[Goal of the exercise]
Collect each line of the items below that contains the string "manner". The match is case-sensitive.

[Rows]
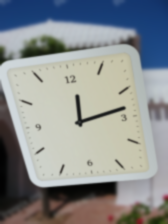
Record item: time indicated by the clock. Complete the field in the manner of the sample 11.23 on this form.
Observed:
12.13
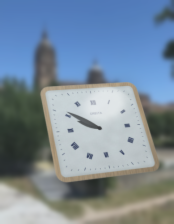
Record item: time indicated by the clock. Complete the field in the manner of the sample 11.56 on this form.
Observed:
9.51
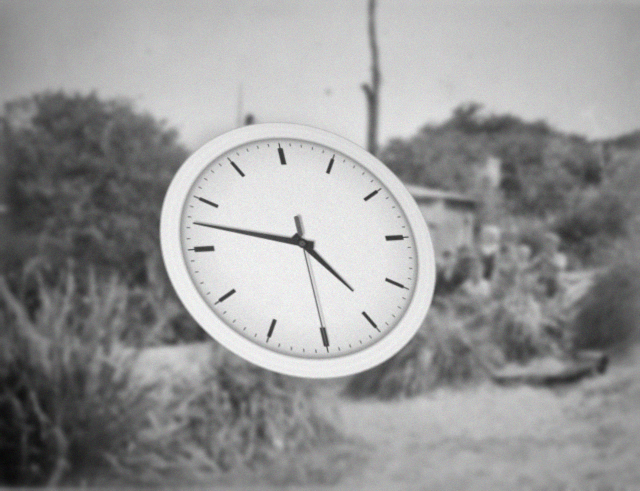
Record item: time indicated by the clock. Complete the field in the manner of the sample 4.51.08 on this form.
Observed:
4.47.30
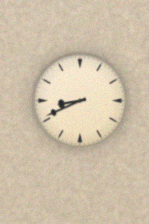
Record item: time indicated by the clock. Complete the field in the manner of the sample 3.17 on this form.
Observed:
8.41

...

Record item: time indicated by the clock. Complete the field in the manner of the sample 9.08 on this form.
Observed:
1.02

[Response to this task]
Record item: time indicated by the clock. Complete the field in the manner of the sample 11.23 on this form.
Record item: time indicated by the clock. Complete the field in the manner of the sample 11.56 on this form.
Record item: time indicated by the clock. Complete the field in the manner of the sample 4.51.08 on this form.
Record item: time indicated by the clock. Complete the field in the manner of the sample 3.17 on this form.
Record item: time indicated by the clock. Complete the field in the manner of the sample 9.08 on this form.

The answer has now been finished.